### WORK INSTRUCTION
Print this span of the material below exactly: the line with "ДИСКИ ПО СВЕЖЕМУ", the line with "Добавить новый", and every line between them, but nothing else.

### SUPPLIED RECORDS
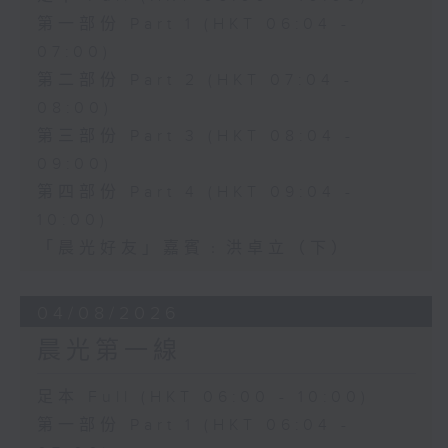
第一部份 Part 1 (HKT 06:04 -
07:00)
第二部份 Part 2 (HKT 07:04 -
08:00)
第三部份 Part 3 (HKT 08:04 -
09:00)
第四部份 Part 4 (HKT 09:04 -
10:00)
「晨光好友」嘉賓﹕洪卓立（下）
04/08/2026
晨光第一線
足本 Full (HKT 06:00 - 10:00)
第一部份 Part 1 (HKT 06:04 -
--
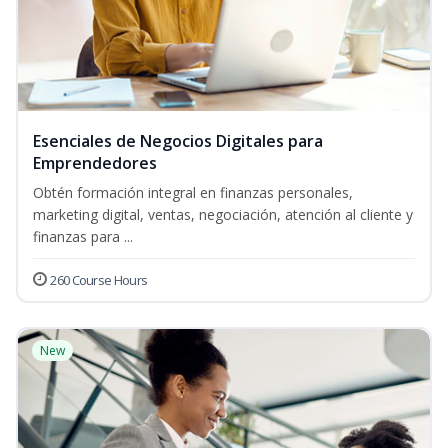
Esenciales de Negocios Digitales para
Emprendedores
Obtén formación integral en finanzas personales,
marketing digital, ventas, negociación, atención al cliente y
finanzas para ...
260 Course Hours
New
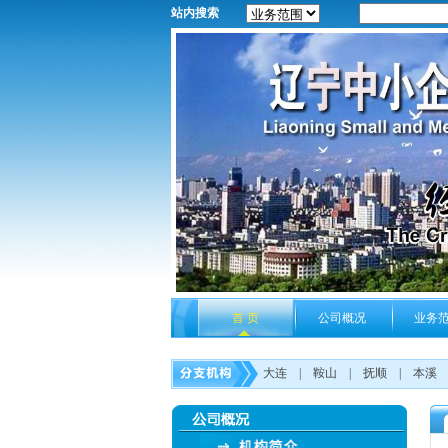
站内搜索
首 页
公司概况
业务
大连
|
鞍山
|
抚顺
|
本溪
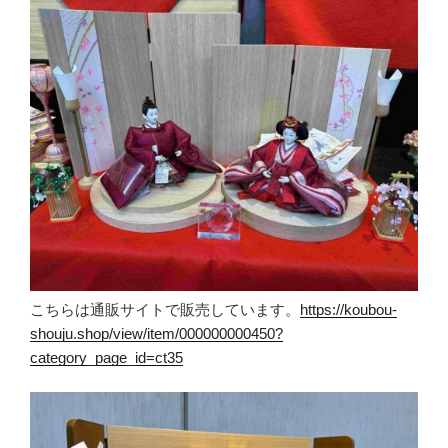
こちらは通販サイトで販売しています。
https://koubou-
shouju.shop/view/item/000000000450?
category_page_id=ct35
---
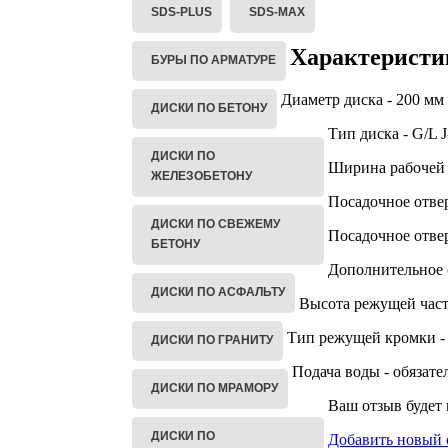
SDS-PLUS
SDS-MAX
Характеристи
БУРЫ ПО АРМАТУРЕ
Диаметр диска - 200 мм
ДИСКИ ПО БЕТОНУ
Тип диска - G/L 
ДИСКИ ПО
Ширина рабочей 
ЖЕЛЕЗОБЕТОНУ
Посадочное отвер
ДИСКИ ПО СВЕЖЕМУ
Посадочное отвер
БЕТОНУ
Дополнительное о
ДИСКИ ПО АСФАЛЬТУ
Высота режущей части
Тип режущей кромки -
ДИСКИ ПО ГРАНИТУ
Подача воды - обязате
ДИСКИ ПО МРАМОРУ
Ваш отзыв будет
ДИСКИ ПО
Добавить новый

### ANSWER TO THIS PROBLEM
ДИСКИ ПО СВЕЖЕМУ
Посадочное отвер
БЕТОНУ
Дополнительное о
ДИСКИ ПО АСФАЛЬТУ
Высота режущей части
Тип режущей кромки -
ДИСКИ ПО ГРАНИТУ
Подача воды - обязате
ДИСКИ ПО МРАМОРУ
Ваш отзыв будет
ДИСКИ ПО
Добавить новый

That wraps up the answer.